After 20 years as a librarian and another 20 as a park ranger, Bob Audretsch has combined elements of both to embark on his third career - as an author, with his first manuscript due in August.
Audretsch retired on Jan. 29 from the park where he landed his first paying job with NPS and spent the bulk of his Park Service career. His admiration for the ranger profession started when he was around 10, when his family left his native Detroit to visit western parks in their pop-up trailer, and never really left him, he said.
But while studying at Wayne State University in Michigan, entry-level Park Service jobs eluded him.
"I thought from age 10 on that being a park ranger was cool," he said. "They knew about everything in the wilderness. But I could not get a summer job at NPS."
Guided by his other loves, for history and books, he ended up with a bachelors degree in history and a masters degree in library science.
After nearly 20 years as a librarian, he decided it was time to pursue his real dream.
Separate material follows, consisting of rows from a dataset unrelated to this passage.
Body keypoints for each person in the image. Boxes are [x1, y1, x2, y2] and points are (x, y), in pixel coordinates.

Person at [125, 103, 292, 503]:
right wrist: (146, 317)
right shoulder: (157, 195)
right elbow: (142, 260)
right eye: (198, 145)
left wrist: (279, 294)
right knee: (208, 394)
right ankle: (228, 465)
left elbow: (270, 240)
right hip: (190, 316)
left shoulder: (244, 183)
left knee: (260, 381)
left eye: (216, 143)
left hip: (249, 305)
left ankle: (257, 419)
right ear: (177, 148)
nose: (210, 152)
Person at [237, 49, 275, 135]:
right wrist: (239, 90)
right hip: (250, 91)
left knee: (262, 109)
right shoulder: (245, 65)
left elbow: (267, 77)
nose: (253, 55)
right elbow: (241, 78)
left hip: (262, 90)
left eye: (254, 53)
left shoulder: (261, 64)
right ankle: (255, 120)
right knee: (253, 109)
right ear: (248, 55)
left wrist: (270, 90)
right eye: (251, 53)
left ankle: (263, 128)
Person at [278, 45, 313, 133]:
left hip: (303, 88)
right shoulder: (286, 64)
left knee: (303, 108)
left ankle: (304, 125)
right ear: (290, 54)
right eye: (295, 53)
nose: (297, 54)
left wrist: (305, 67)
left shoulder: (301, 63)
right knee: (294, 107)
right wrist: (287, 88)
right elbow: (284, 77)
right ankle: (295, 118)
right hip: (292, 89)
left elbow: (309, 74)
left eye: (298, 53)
His first position with the Park Service was in 1987-88 as a volunteer at Chaco National Historical Park in New Mexico.
He landed his first paid position as a summer seasonal here in 1988. After that, he took a permanent position with Independence National Historical Park in Pennsylvania for a year, returning to work at Desert View in 1990. He has been here ever since.
His relationship with Grand Canyon started long before his career. It was woven into his family's history, claiming the life of an uncle on the Bright Angel Trail in February of 1939.
"I wondered how such a beautiful place could be responsible for death," he said. He came close to finding out during his first Canyon hike in July of 1977, when he went from the North Rim to the river and back in 24 hours.
"Although I was in excellent physical shape I was not used to the extreme dryness," he said. "While ascending the North Kaibab Trail in mid-afternoon I imagined three little green men calling me to follow them off the trail. Realizing I was hallucinating, and in order to occupy my mind, I began to count my steps and imagining numbers being written on a blackboard. I arrived at the rim safely having counted to over the number 7,000."
Those steps were the first adding up to more than 9,800 miles below the Rim, spent not only hiking and backpacking but also running in preparation for ultra-marathons. He completed his first rim-to-rim-to-rim (41.6 miles) in fall of 1992 with a time of 13:13:42 (the record is 7:51:23). Over the next several years until slowed by injuries in 1997, he did six more, running four and hiking two, and ran to the river and back more than 100 times with a best time of three hours, 21 minutes.
He also ran a 44-mile route from the South Bass Trail through "the jewels" - side canyons named Turquoise, Agate, Ruby, Sapphire and Topaz - a route he had hiked in 1981 over the course of eight days, covering it this time in 19 hours and 22 minutes.
A voracious adventurer, he's also summited more than 200 mountains, including three quarters of Colorado's highest 100 peaks and run in more than 90 ultra-marathons.
While he said he will miss telling visitors about the Canyon, he will still continue to tell its story.
A Civilian Conser-vation Corps exhibit that he helped develop for Kolb Studio is opening in Phoenix next week. He has since signed a contract with Grand Canyon Association to write a book on the history of the CCC at Grand Canyon with the manuscript due in August. After that book, he plans one on how Grand Canyon has inspired literature. It has its roots in interpretive programs on the Canyon and the arts that he started about five years ago.
He will make his home in Flagstaff with his wife Masha, and stepdaughter Karina.